Though I would love to proclaim that a lot has changed over the years, the piercing reality of racial disparities in survivability of different diseases underscores the opposite. COVID-19 disproportionately affects the Black community. However, we now have a vaccine with impressive efficacy data that could prevent this disease. So, here is my message to my community:

  • While our skepticism and distrust of the establishment is understandable, the COVID-19 vaccine is different. We are not being experimented on, and we are neither the first nor the only ones to receive it. Of the 40,000 people in the Pfizer vaccine trial, there were 16,775 people of color (of whom 3,492 were Black) in the study already done. The 95% efficacy of the vaccine was seen in us, too. More importantly, the vaccine was just as safe for those 16,775 people of color as it was for white study participants.

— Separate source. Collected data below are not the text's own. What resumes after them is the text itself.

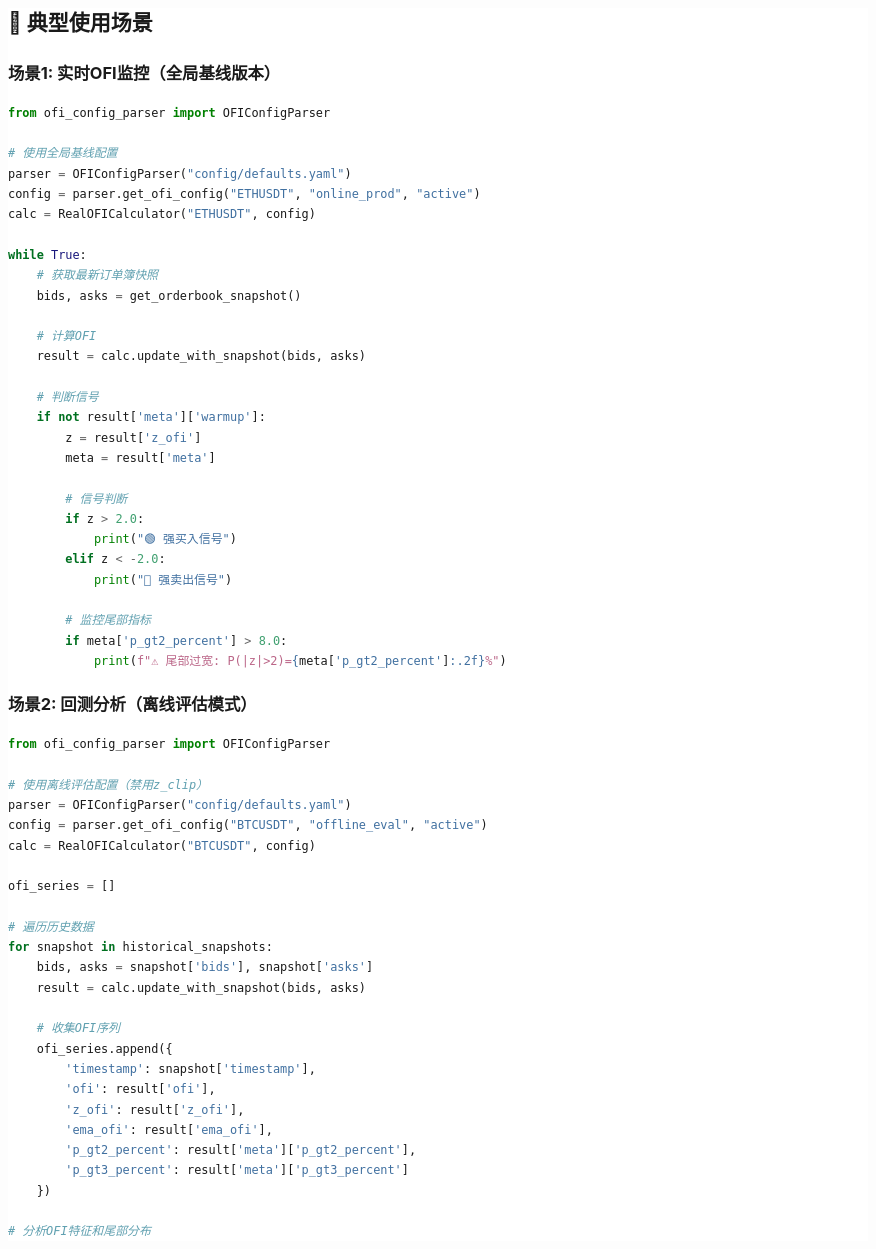 
## 📝 典型使用场景

### 场景1: 实时OFI监控（全局基线版本）

```python
from ofi_config_parser import OFIConfigParser

# 使用全局基线配置
parser = OFIConfigParser("config/defaults.yaml")
config = parser.get_ofi_config("ETHUSDT", "online_prod", "active")
calc = RealOFICalculator("ETHUSDT", config)

while True:
    # 获取最新订单簿快照
    bids, asks = get_orderbook_snapshot()
    
    # 计算OFI
    result = calc.update_with_snapshot(bids, asks)
    
    # 判断信号
    if not result['meta']['warmup']:
        z = result['z_ofi']
        meta = result['meta']
        
        # 信号判断
        if z > 2.0:
            print("🟢 强买入信号")
        elif z < -2.0:
            print("🔴 强卖出信号")
        
        # 监控尾部指标
        if meta['p_gt2_percent'] > 8.0:
            print(f"⚠️ 尾部过宽: P(|z|>2)={meta['p_gt2_percent']:.2f}%")
```

### 场景2: 回测分析（离线评估模式）

```python
from ofi_config_parser import OFIConfigParser

# 使用离线评估配置（禁用z_clip）
parser = OFIConfigParser("config/defaults.yaml")
config = parser.get_ofi_config("BTCUSDT", "offline_eval", "active")
calc = RealOFICalculator("BTCUSDT", config)

ofi_series = []

# 遍历历史数据
for snapshot in historical_snapshots:
    bids, asks = snapshot['bids'], snapshot['asks']
    result = calc.update_with_snapshot(bids, asks)
    
    # 收集OFI序列
    ofi_series.append({
        'timestamp': snapshot['timestamp'],
        'ofi': result['ofi'],
        'z_ofi': result['z_ofi'],
        'ema_ofi': result['ema_ofi'],
        'p_gt2_percent': result['meta']['p_gt2_percent'],
        'p_gt3_percent': result['meta']['p_gt3_percent']
    })

# 分析OFI特征和尾部分布
```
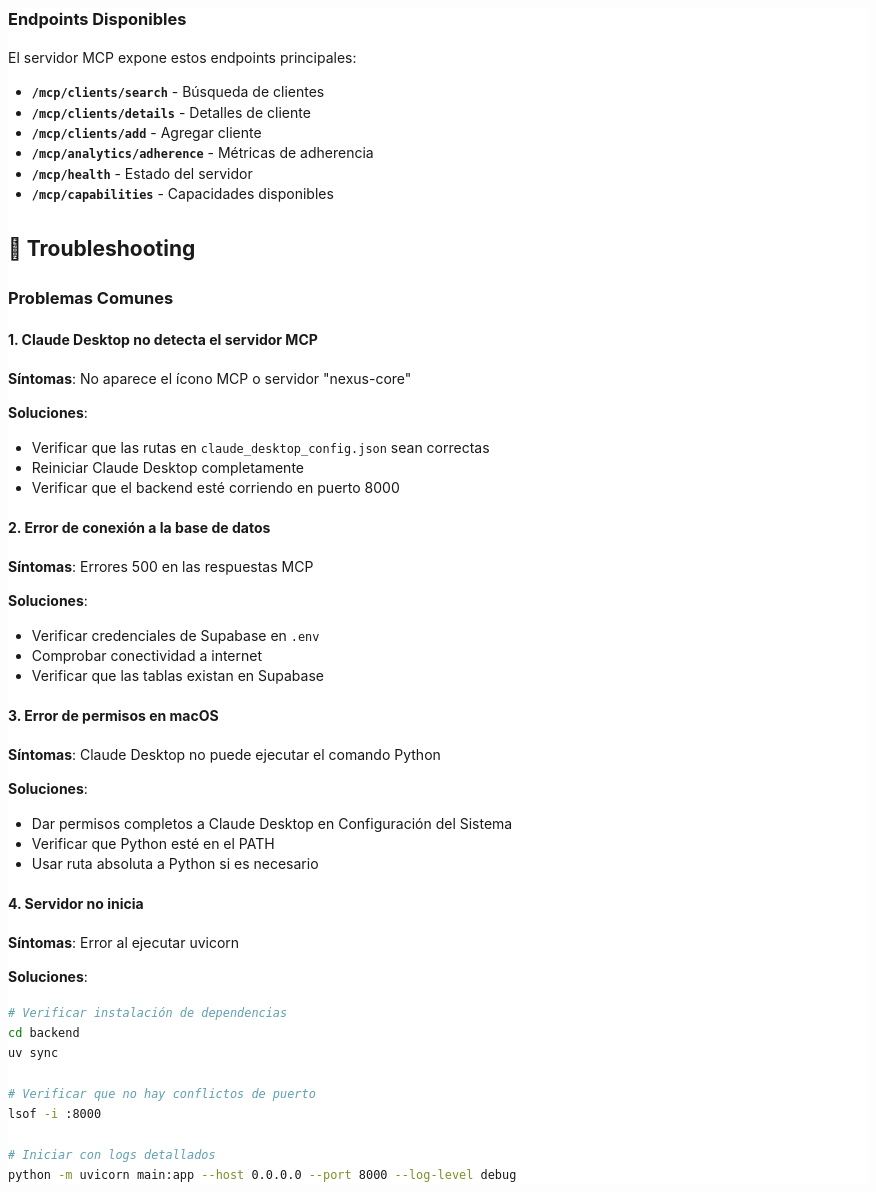 ### Endpoints Disponibles

El servidor MCP expone estos endpoints principales:

- **`/mcp/clients/search`** - Búsqueda de clientes
- **`/mcp/clients/details`** - Detalles de cliente
- **`/mcp/clients/add`** - Agregar cliente
- **`/mcp/analytics/adherence`** - Métricas de adherencia
- **`/mcp/health`** - Estado del servidor
- **`/mcp/capabilities`** - Capacidades disponibles

## 🔧 Troubleshooting

### Problemas Comunes

#### 1. Claude Desktop no detecta el servidor MCP
**Síntomas**: No aparece el ícono MCP o servidor "nexus-core"

**Soluciones**:
- Verificar que las rutas en `claude_desktop_config.json` sean correctas
- Reiniciar Claude Desktop completamente
- Verificar que el backend esté corriendo en puerto 8000

#### 2. Error de conexión a la base de datos
**Síntomas**: Errores 500 en las respuestas MCP

**Soluciones**:
- Verificar credenciales de Supabase en `.env`
- Comprobar conectividad a internet
- Verificar que las tablas existan en Supabase

#### 3. Error de permisos en macOS
**Síntomas**: Claude Desktop no puede ejecutar el comando Python

**Soluciones**:
- Dar permisos completos a Claude Desktop en Configuración del Sistema
- Verificar que Python esté en el PATH
- Usar ruta absoluta a Python si es necesario

#### 4. Servidor no inicia
**Síntomas**: Error al ejecutar uvicorn

**Soluciones**:
```bash
# Verificar instalación de dependencias
cd backend
uv sync

# Verificar que no hay conflictos de puerto
lsof -i :8000

# Iniciar con logs detallados
python -m uvicorn main:app --host 0.0.0.0 --port 8000 --log-level debug
```
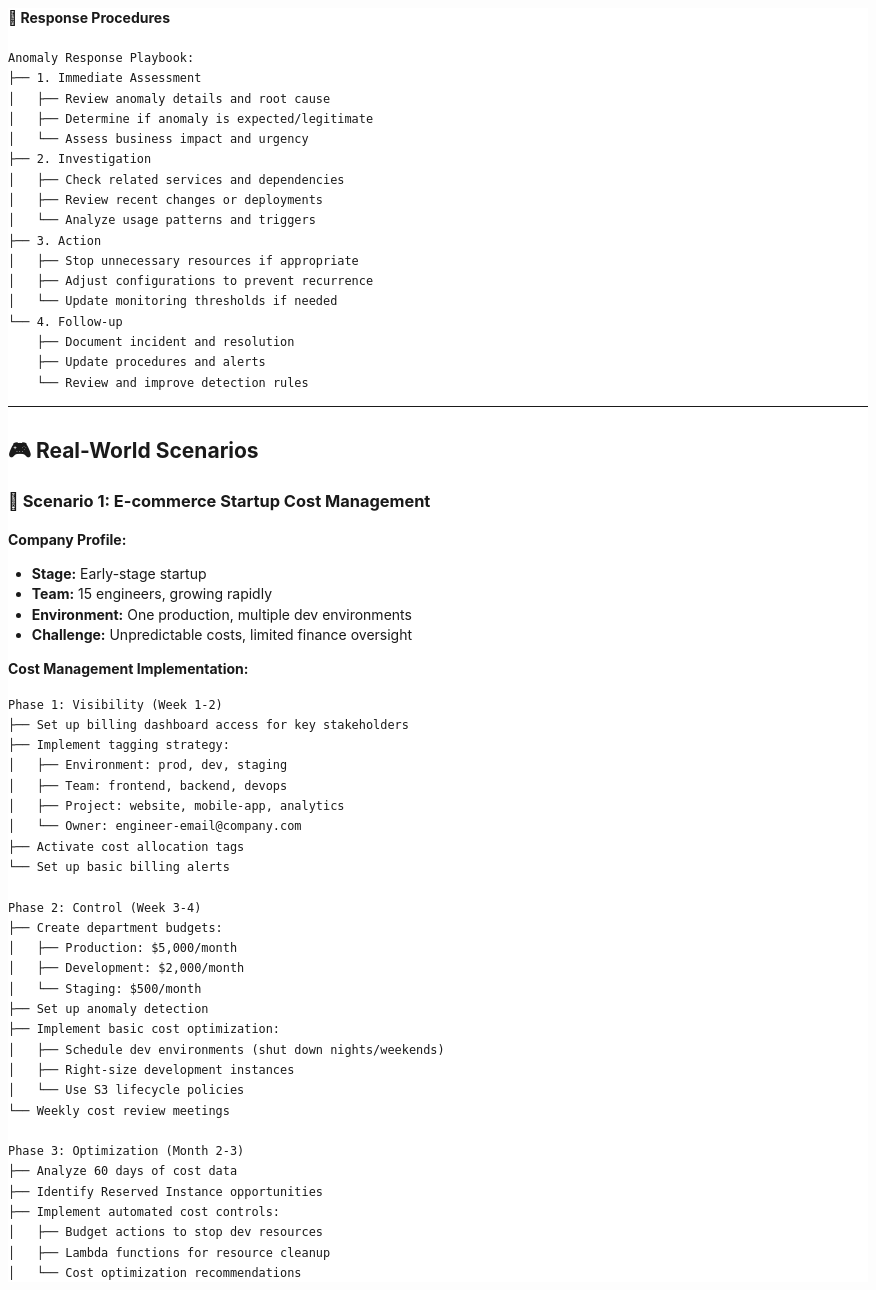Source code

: #### **🎯 Response Procedures**
```
Anomaly Response Playbook:
├── 1. Immediate Assessment
│   ├── Review anomaly details and root cause
│   ├── Determine if anomaly is expected/legitimate
│   └── Assess business impact and urgency
├── 2. Investigation
│   ├── Check related services and dependencies
│   ├── Review recent changes or deployments
│   └── Analyze usage patterns and triggers
├── 3. Action
│   ├── Stop unnecessary resources if appropriate
│   ├── Adjust configurations to prevent recurrence
│   └── Update monitoring thresholds if needed
└── 4. Follow-up
    ├── Document incident and resolution
    ├── Update procedures and alerts
    └── Review and improve detection rules
```

---

## 🎮 Real-World Scenarios

### 🏪 **Scenario 1: E-commerce Startup Cost Management**

**Company Profile:**
- **Stage:** Early-stage startup
- **Team:** 15 engineers, growing rapidly
- **Environment:** One production, multiple dev environments
- **Challenge:** Unpredictable costs, limited finance oversight

**Cost Management Implementation:**
```
Phase 1: Visibility (Week 1-2)
├── Set up billing dashboard access for key stakeholders
├── Implement tagging strategy:
│   ├── Environment: prod, dev, staging
│   ├── Team: frontend, backend, devops
│   ├── Project: website, mobile-app, analytics
│   └── Owner: engineer-email@company.com
├── Activate cost allocation tags
└── Set up basic billing alerts

Phase 2: Control (Week 3-4)
├── Create department budgets:
│   ├── Production: $5,000/month
│   ├── Development: $2,000/month
│   └── Staging: $500/month
├── Set up anomaly detection
├── Implement basic cost optimization:
│   ├── Schedule dev environments (shut down nights/weekends)
│   ├── Right-size development instances
│   └── Use S3 lifecycle policies
└── Weekly cost review meetings

Phase 3: Optimization (Month 2-3)
├── Analyze 60 days of cost data
├── Identify Reserved Instance opportunities
├── Implement automated cost controls:
│   ├── Budget actions to stop dev resources
│   ├── Lambda functions for resource cleanup
│   └── Cost optimization recommendations
```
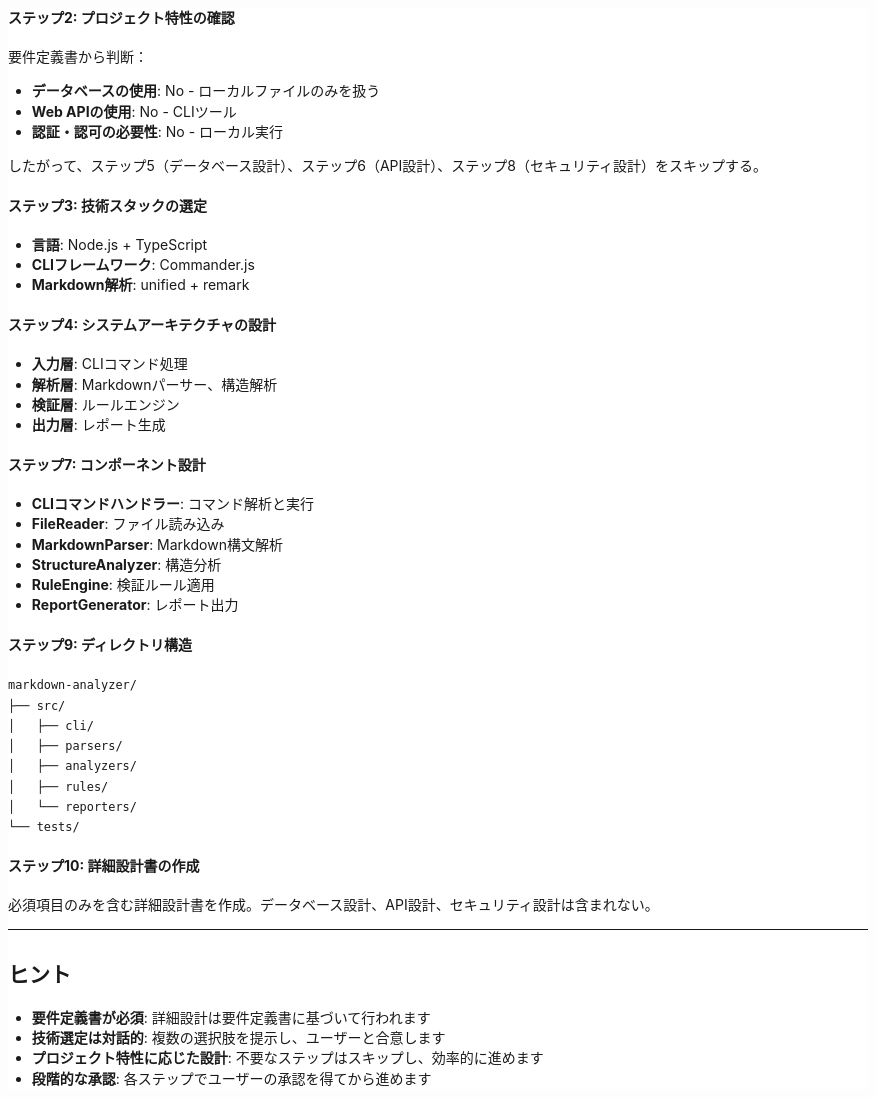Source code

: #### ステップ2: プロジェクト特性の確認

要件定義書から判断：

- **データベースの使用**: No - ローカルファイルのみを扱う
- **Web APIの使用**: No - CLIツール
- **認証・認可の必要性**: No - ローカル実行

したがって、ステップ5（データベース設計）、ステップ6（API設計）、ステップ8（セキュリティ設計）をスキップする。

#### ステップ3: 技術スタックの選定

- **言語**: Node.js + TypeScript
- **CLIフレームワーク**: Commander.js
- **Markdown解析**: unified + remark

#### ステップ4: システムアーキテクチャの設計

- **入力層**: CLIコマンド処理
- **解析層**: Markdownパーサー、構造解析
- **検証層**: ルールエンジン
- **出力層**: レポート生成

#### ステップ7: コンポーネント設計

- **CLIコマンドハンドラー**: コマンド解析と実行
- **FileReader**: ファイル読み込み
- **MarkdownParser**: Markdown構文解析
- **StructureAnalyzer**: 構造分析
- **RuleEngine**: 検証ルール適用
- **ReportGenerator**: レポート出力

#### ステップ9: ディレクトリ構造

```
markdown-analyzer/
├── src/
│   ├── cli/
│   ├── parsers/
│   ├── analyzers/
│   ├── rules/
│   └── reporters/
└── tests/
```

#### ステップ10: 詳細設計書の作成

必須項目のみを含む詳細設計書を作成。データベース設計、API設計、セキュリティ設計は含まれない。

---

## ヒント

- **要件定義書が必須**: 詳細設計は要件定義書に基づいて行われます
- **技術選定は対話的**: 複数の選択肢を提示し、ユーザーと合意します
- **プロジェクト特性に応じた設計**: 不要なステップはスキップし、効率的に進めます
- **段階的な承認**: 各ステップでユーザーの承認を得てから進めます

  • This vaccine is NOT injecting the live COVID-19 virus into us. It does NOT contain any other viruses. It does NOT contain any virus’ DNA. It does NOT have preservatives in it like other vaccines. It does NOT contain blood products, fetal material, microchips, or antibiotics.

  • It does contain four types of ingredients: The mRNA (the instructions that tell our immune system how to recognize and fight off COVID-19 if we are exposed to it); fat molecules that help carry the mRNA into the body; tiny salt molecules to keep the vaccine at the same sodium concentration as the body; and tiny sugar molecules to prevent the fat molecules from sticking together. That is it!

The COVID-19 vaccine was produced at an unprecedented pace because we are facing a pandemic with deadly and destructive effects unlike anything we have seen in our lifetimes. Admittedly, like you, I wish similar attention and resources had been given to some of the other previous infections. But let us fight this together by getting vaccinated when it becomes available to us.

Jubril Oyeyemi is founder and executive director of Cherry Hill Free Clinic, a non-profit medical clinic that provides primary care at no cost to the uninsured. He is also the medical director of Camden Coalition of Healthcare Providers and the Community Health Institute at Virtua Health.